As a NATO member, Turkey is often given a pass. NATO is, however, more than a security alliance. It is a coalition of countries with shared values. Turkey systematically suppresses freedom of expression, said Phillips, director of the Program on Peace-building and Rights at Columbia University’s Institute for the Study of Human Rights. Turkey is anti-democratic and anti-American, Phillips added, and if NATO were established today, Turkey would not qualify as a member.

After the chemical weapons attacks on Ghouta in 2012, Erdoğan took it upon himself to overthrow President Bashar al-Assad of Syria, said Phillips. Turkey established the “jihadi highway” from Urfa in Turkey to Raqqa in Syria. It provided weapons, money, and logistics to foreign fighters from around the world who joined jihadi groups to topple Assad.

Turkey occupied parts of northern Aleppo and engaged in military operations in Idlib. Under the guise of fighting terrorism, Turkey launched intense and indiscriminate air strikes against Afrin, an oasis of peace and stability in northern Syria, on Jan. 20, 2018. It bombed Afrin for 58 days. Hundreds of civilians were killed and 300,000 people were displaced. Civilians huddled in bombed-out buildings, cowering at the sonic boom of warplanes overhead.

Phillips, whose latest book is “The Great Betrayal: How America Abandoned an Ally and Lost the Middle East,” visited Syria earlier this month and met survivors from Afrin.
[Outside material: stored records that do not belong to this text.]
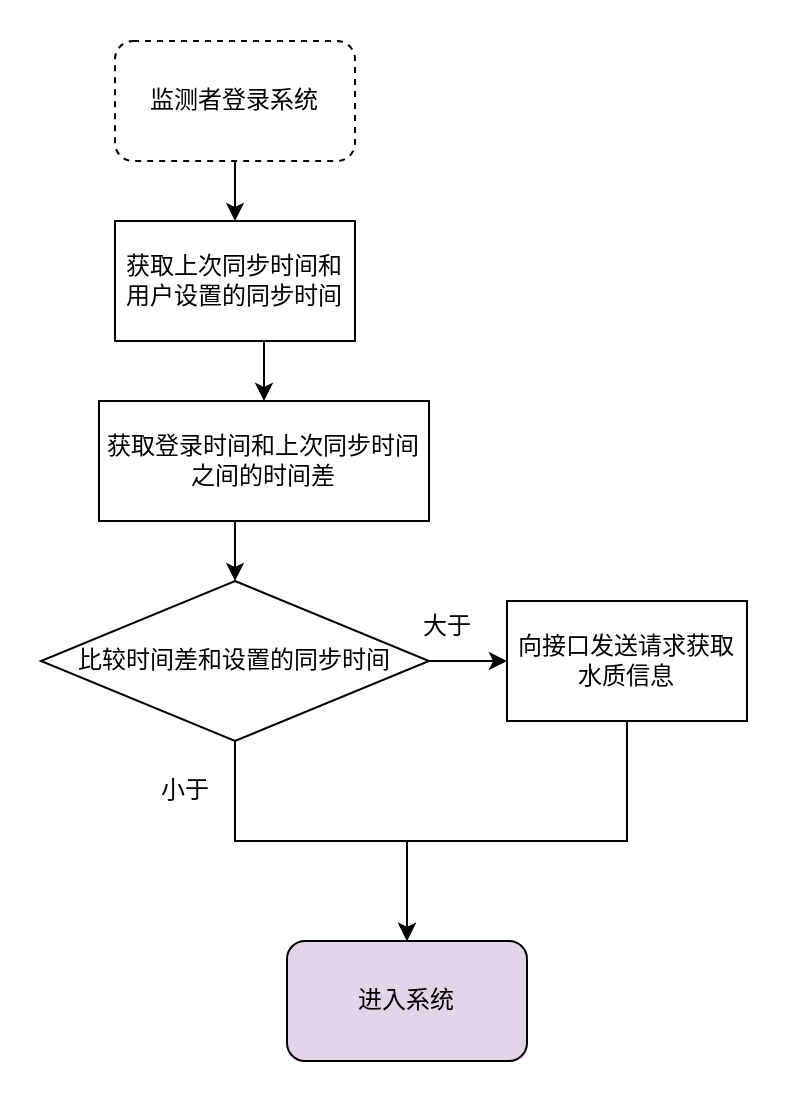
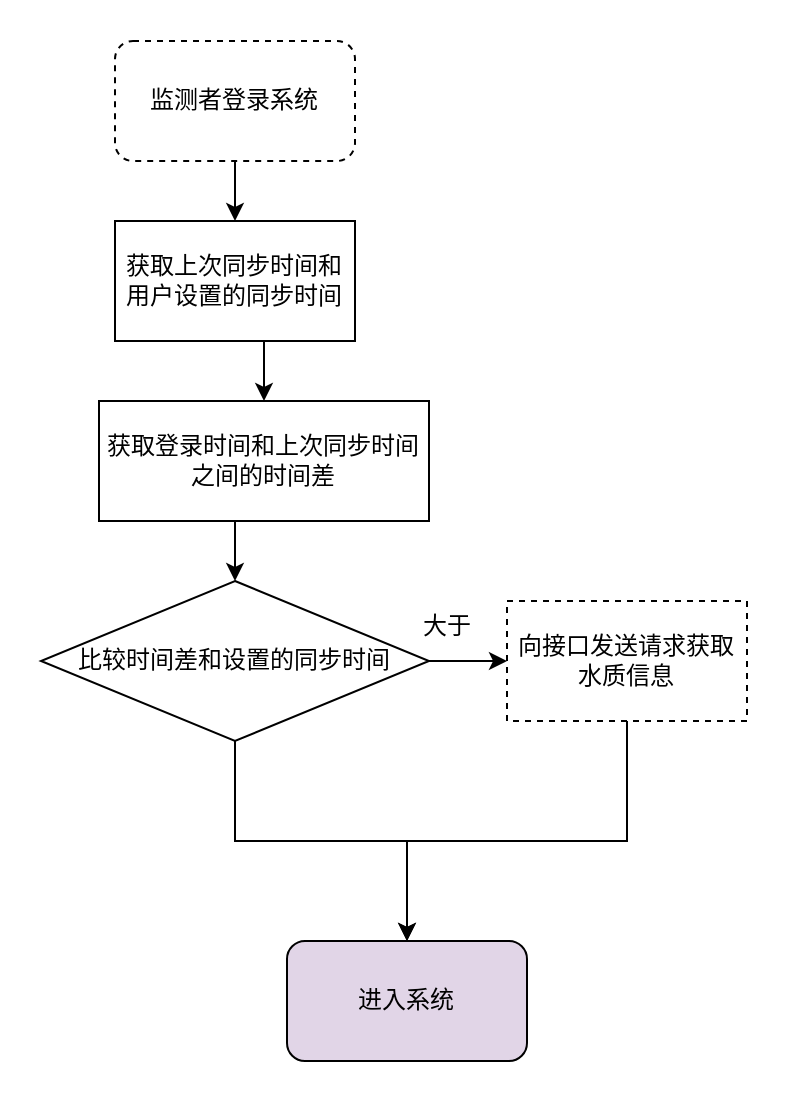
  <mxCell id="0" />
  <mxCell id="1" parent="0" />
  <mxCell id="2" style="edgeStyle=orthogonalEdgeStyle;rounded=0;orthogonalLoop=1;jettySize=auto;html=1;exitX=0.5;exitY=1;exitDx=0;exitDy=0;" edge="1" parent="1" source="3" target="5"><mxGeometry relative="1" as="geometry" /></mxCell>
  <mxCell id="3" value="监测者登录系统" style="rounded=1;whiteSpace=wrap;html=1;dashed=1;" vertex="1" parent="1"><mxGeometry x="57" y="20" width="120" height="60" as="geometry" /></mxCell>
  <mxCell id="4" style="edgeStyle=orthogonalEdgeStyle;rounded=0;orthogonalLoop=1;jettySize=auto;html=1;exitX=0.5;exitY=1;exitDx=0;exitDy=0;entryX=0.5;entryY=0;entryDx=0;entryDy=0;" edge="1" parent="1" source="5" target="7"><mxGeometry relative="1" as="geometry" /></mxCell>
  <mxCell id="5" value="获取上次同步时间和用户设置的同步时间" style="rounded=0;whiteSpace=wrap;html=1;" vertex="1" parent="1"><mxGeometry x="57" y="110" width="120" height="60" as="geometry" /></mxCell>
  <mxCell id="6" style="edgeStyle=orthogonalEdgeStyle;rounded=0;orthogonalLoop=1;jettySize=auto;html=1;exitX=0.5;exitY=1;exitDx=0;exitDy=0;entryX=0.5;entryY=0;entryDx=0;entryDy=0;" edge="1" parent="1" source="7" target="10"><mxGeometry relative="1" as="geometry" /></mxCell>
  <mxCell id="7" value="获取登录时间和上次同步时间之间的时间差" style="rounded=0;whiteSpace=wrap;html=1;" vertex="1" parent="1"><mxGeometry x="49" y="200" width="165" height="60" as="geometry" /></mxCell>
  <mxCell id="8" style="edgeStyle=orthogonalEdgeStyle;rounded=0;orthogonalLoop=1;jettySize=auto;html=1;exitX=0.5;exitY=1;exitDx=0;exitDy=0;entryX=0.5;entryY=0;entryDx=0;entryDy=0;" edge="1" parent="1" source="10" target="11"><mxGeometry relative="1" as="geometry"><mxPoint x="117" y="420" as="targetPoint" /></mxGeometry></mxCell>
  <mxCell id="9" style="edgeStyle=orthogonalEdgeStyle;rounded=0;orthogonalLoop=1;jettySize=auto;html=1;exitX=1;exitY=0.5;exitDx=0;exitDy=0;" edge="1" parent="1" source="10" target="14"><mxGeometry relative="1" as="geometry" /></mxCell>
  <mxCell id="10" value="比较时间差和设置的同步时间" style="rhombus;whiteSpace=wrap;html=1;" vertex="1" parent="1"><mxGeometry x="20" y="290" width="194" height="80" as="geometry" /></mxCell>
  <mxCell id="11" value="进入系统" style="rounded=1;whiteSpace=wrap;html=1;fillColor=#e1d5e7;" vertex="1" parent="1"><mxGeometry x="143" y="470" width="120" height="60" as="geometry" /></mxCell>
- <mxCell id="12" value="小于" style="text;html=1;align=center;verticalAlign=middle;resizable=0;points=[];autosize=1;strokeColor=none;fillColor=none;" vertex="1" parent="1"><mxGeometry x="67" y="380" width="50" height="30" as="geometry" /></mxCell>
  <mxCell id="13" style="edgeStyle=orthogonalEdgeStyle;rounded=0;orthogonalLoop=1;jettySize=auto;html=1;entryX=0.5;entryY=0;entryDx=0;entryDy=0;" edge="1" parent="1" source="14" target="11"><mxGeometry relative="1" as="geometry"><mxPoint x="313" y="450" as="targetPoint" /><Array as="points"><mxPoint x="313" y="420" /><mxPoint x="203" y="420" /></Array></mxGeometry></mxCell>
- <mxCell id="14" value="向接口发送请求获取水质信息" style="rounded=0;whiteSpace=wrap;html=1;" vertex="1" parent="1"><mxGeometry x="253" y="300" width="120" height="60" as="geometry" /></mxCell>
+ <mxCell id="14" value="向接口发送请求获取水质信息" style="rounded=0;whiteSpace=wrap;html=1;dashed=1;" vertex="1" parent="1"><mxGeometry x="253" y="300" width="120" height="60" as="geometry" /></mxCell>
  <mxCell id="15" value="大于" style="text;html=1;align=center;verticalAlign=middle;resizable=0;points=[];autosize=1;strokeColor=none;fillColor=none;" vertex="1" parent="1"><mxGeometry x="198" y="298" width="50" height="30" as="geometry" /></mxCell>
A mother told him about running hand-in-hand with her teenage daughter when a missile blew the girl to bits.

Now Erdoğan threatens to expand operations, attacking east of the Euphrates River. Turkey’s aggression represents a major escalation of the war in Syria. Its reckless intervention will cause a bloodbath with grave humanitarian consequences, said Phillips.

Erdoğan says that Turkey is fighting terrorists. In reality, however, his Free Syrian Army, comprising al-Qaeda and al-Nusra, are the real terrorists in Syria, said Phillips. Why does the United States turn a blind eye to Turkey’s support for terror groups?

Phillips has received many messages from people he met last week in Syria. Terrified, they express hope that the United States would dissuade Turkey from its imminent attack. Kurdish fighters are essential to the international coalition against ISIS. They served as the point of the spear, liberating Raqqa. They look to the United States for rescue in the face of Turkey’s aggression.

The U.S. Congress should prevent Turkey from attacking civilians in North and East Syria, said Phillips. Establishing a no-fly-zone would deter Turkey by eliminating the advantage of its air power, thereby giving the Kurds a fighting chance. Congress has already voted to delay the transfer of F-35s to Turkey, in response to Turkey’s acquisition of surface-to-air missiles from Russia. It should further restrict arms sales in response to Turkey’s violation of Syria’s sovereignty, said Phillips.

Yemen is a similar hotspot. The Senate voted 56-41 to recommend that the United States stop supporting the war in Yemen. The resolution is a strong rebuke of Saudi Arabia for its role in Yemen’s four-year civil war.

Rather than wait until Turkey has committed genocide against the Kurds, the United States should proactively take steps to prevent a bloodbath in North and East Syria, said Phillips. Prevention would be more effective than dealing with the aftermath.

Let Yemen be a lesson. It is not too late to confront Turkey and save the Kurds in Syria. The United States should adopt a morally consistent foreign policy that restricts weapons sales to governments that target civilians and commit war crimes, said Phillips.